Prime Minister Benjamin Netanyahu said Wednesday that as part of its new policy in the "war on stone-throwing," Israel would expand its efforts to encompass not just Jerusalem and its environs, but regions of northern and southern Israel as well.

Speaking to reporters on Route 443 on the outskirts of Jerusalem, the prime minister said that Israeli authorities would adopt a number of steps, including altering open-fire orders, increasing the minimum penalties for stone-throwers and the fines imposed on suspected minors and their families.

 Netanyahu held an emergency meeting Tuesday evening on the escalation of stone-throwing in Jerusalem, a day after 64-year-old Alexander Levlovitch lost control of his vehicle near the Palestinian neighborhood of Sur Baher in East Jerusalem when his car was hit by stones.
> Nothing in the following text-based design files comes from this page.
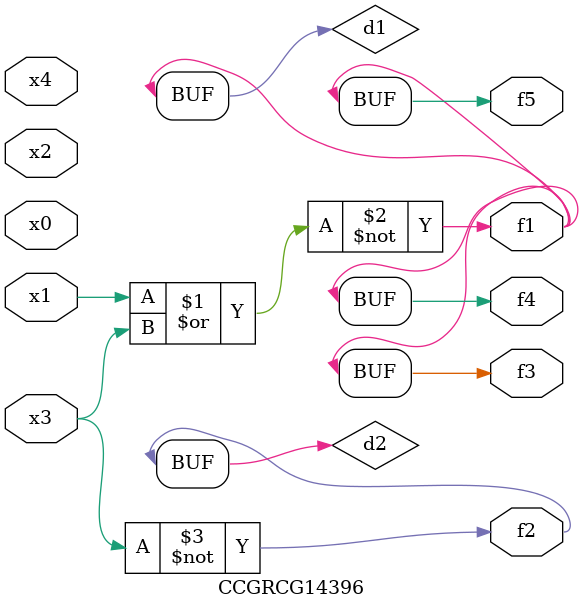
<source format=v>
module CCGRCG14396(
	input x0, x1, x2, x3, x4,
	output f1, f2, f3, f4, f5
);

	wire d1, d2;

	nor (d1, x1, x3);
	not (d2, x3);
	assign f1 = d1;
	assign f2 = d2;
	assign f3 = d1;
	assign f4 = d1;
	assign f5 = d1;
endmodule

</source>
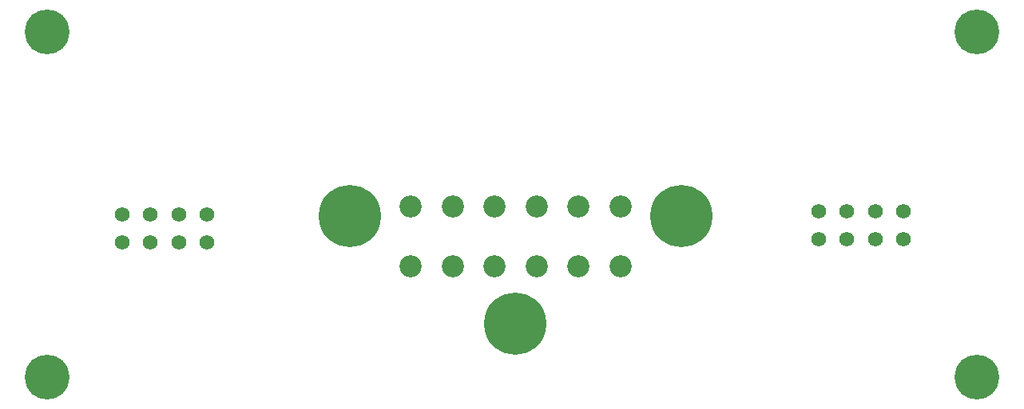
<source format=gbr>
%TF.GenerationSoftware,KiCad,Pcbnew,9.0.4*%
%TF.CreationDate,2025-10-28T17:38:43-05:00*%
%TF.ProjectId,TEST,54455354-2e6b-4696-9361-645f70636258,rev?*%
%TF.SameCoordinates,Original*%
%TF.FileFunction,Soldermask,Bot*%
%TF.FilePolarity,Negative*%
%FSLAX46Y46*%
G04 Gerber Fmt 4.6, Leading zero omitted, Abs format (unit mm)*
G04 Created by KiCad (PCBNEW 9.0.4) date 2025-10-28 17:38:43*
%MOMM*%
%LPD*%
G01*
G04 APERTURE LIST*
%ADD10C,6.600000*%
%ADD11C,2.340000*%
%ADD12C,4.750000*%
%ADD13C,1.574800*%
G04 APERTURE END LIST*
D10*
%TO.C,J3*%
X127750000Y-80200000D03*
X145290000Y-91630000D03*
X162830000Y-80200000D03*
D11*
X134190000Y-79190000D03*
X138630000Y-79190000D03*
X143070000Y-79190000D03*
X147510000Y-79190000D03*
X151950000Y-79190000D03*
X156390000Y-79190000D03*
X156390000Y-85540000D03*
X151950000Y-85540000D03*
X147510000Y-85540000D03*
X143070000Y-85540000D03*
X138630000Y-85540000D03*
X134190000Y-85540000D03*
%TD*%
D12*
%TO.C,REF\u002A\u002A*%
X194210660Y-97300000D03*
%TD*%
%TO.C,REF\u002A\u002A*%
X95600000Y-97300000D03*
%TD*%
D13*
%TO.C,J2*%
X186399997Y-82700000D03*
X183399998Y-82700000D03*
X180399999Y-82700000D03*
X177400000Y-82700000D03*
X186399997Y-79700001D03*
X183399998Y-79700001D03*
X180399999Y-79700001D03*
X177400000Y-79700001D03*
%TD*%
%TO.C,J1*%
X112600000Y-83050000D03*
X109600001Y-83050000D03*
X106600002Y-83050000D03*
X103600003Y-83050000D03*
X112600000Y-80050001D03*
X109600001Y-80050001D03*
X106600002Y-80050001D03*
X103600003Y-80050001D03*
%TD*%
D12*
%TO.C,REF\u002A\u002A*%
X194210660Y-60700000D03*
%TD*%
%TO.C,REF\u002A\u002A*%
X95600000Y-60700000D03*
%TD*%
M02*

</source>
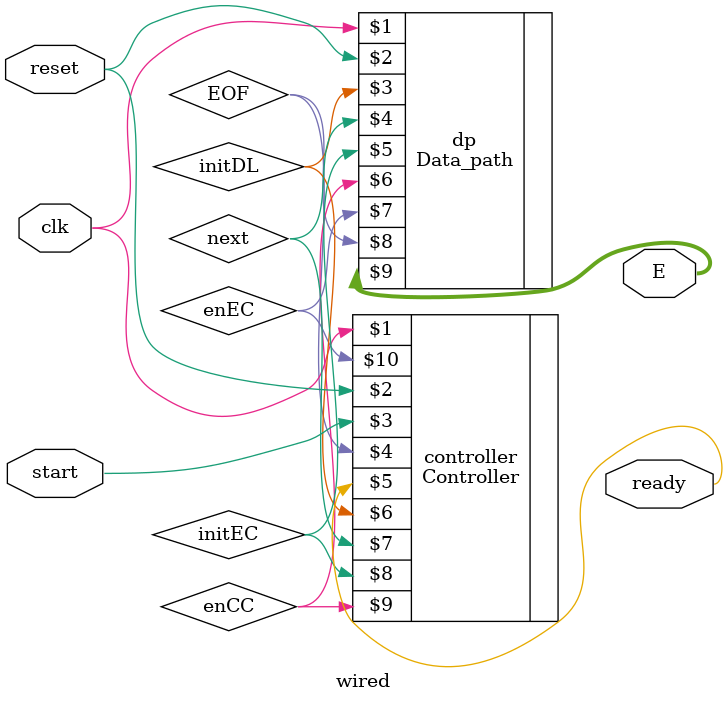
<source format=v>
module wired(input clk, reset, start, output ready, output [19:0]E);
  
   wire initDL, next, initEC, enCC, enEC, EOF;
   
   Data_path dp(clk, reset, initDL, next, initEC, enCC, enEC, EOF, E);
   Controller controller(clk, reset, start, EOF, ready ,initDL, next, initEC , enCC, enEC);
 
 endmodule

</source>
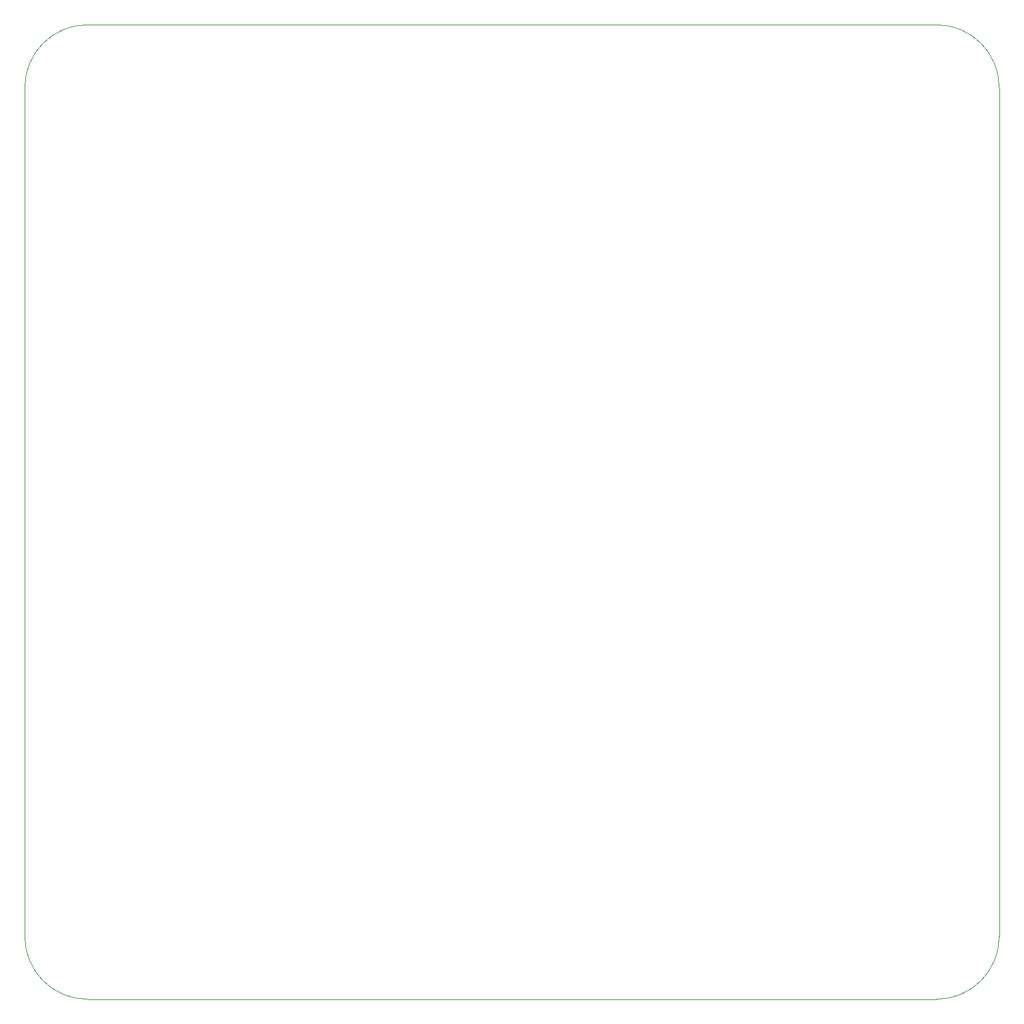
<source format=gbr>
%TF.GenerationSoftware,KiCad,Pcbnew,8.0.5*%
%TF.CreationDate,2024-10-22T16:07:44-04:00*%
%TF.ProjectId,huxley,6875786c-6579-42e6-9b69-6361645f7063,rev?*%
%TF.SameCoordinates,Original*%
%TF.FileFunction,Profile,NP*%
%FSLAX46Y46*%
G04 Gerber Fmt 4.6, Leading zero omitted, Abs format (unit mm)*
G04 Created by KiCad (PCBNEW 8.0.5) date 2024-10-22 16:07:44*
%MOMM*%
%LPD*%
G01*
G04 APERTURE LIST*
%TA.AperFunction,Profile*%
%ADD10C,0.100000*%
%TD*%
G04 APERTURE END LIST*
D10*
X159000000Y-45000000D02*
G75*
G02*
X167000000Y-53000000I0J-8000000D01*
G01*
X159000000Y-169000000D02*
X51000000Y-169000000D01*
X51000000Y-169000000D02*
G75*
G02*
X43000000Y-161000000I0J8000000D01*
G01*
X167000000Y-161000000D02*
G75*
G02*
X159000000Y-169000000I-8000000J0D01*
G01*
X43000000Y-161000000D02*
X43000000Y-53000000D01*
X51000000Y-45000000D02*
X159000000Y-45000000D01*
X167000000Y-53000000D02*
X167000000Y-161000000D01*
X43000000Y-53000000D02*
G75*
G02*
X51000000Y-45000000I8000000J0D01*
G01*
M02*

</source>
The car then hit a power pole and landed in a ditch. Two passengers were lightly wounded in the crash.

Last week, State Prosecutor Shai Nitzan released new instructions for law enforcement against stone throwers. Prosecutors must now ask for detention until the end of legal proceedings for nearly all suspects charged with throwing stones

Nitzan's instructions were in effect a nationwide implementation of the policy adopted over the past year by the Jerusalem District Attorney’s Office, under which every time suspected stone throwers are indicted, the prosecutors ask for the suspect to be held until the end of the case. Stone-throwing charges can be filed against suspects as young as 12.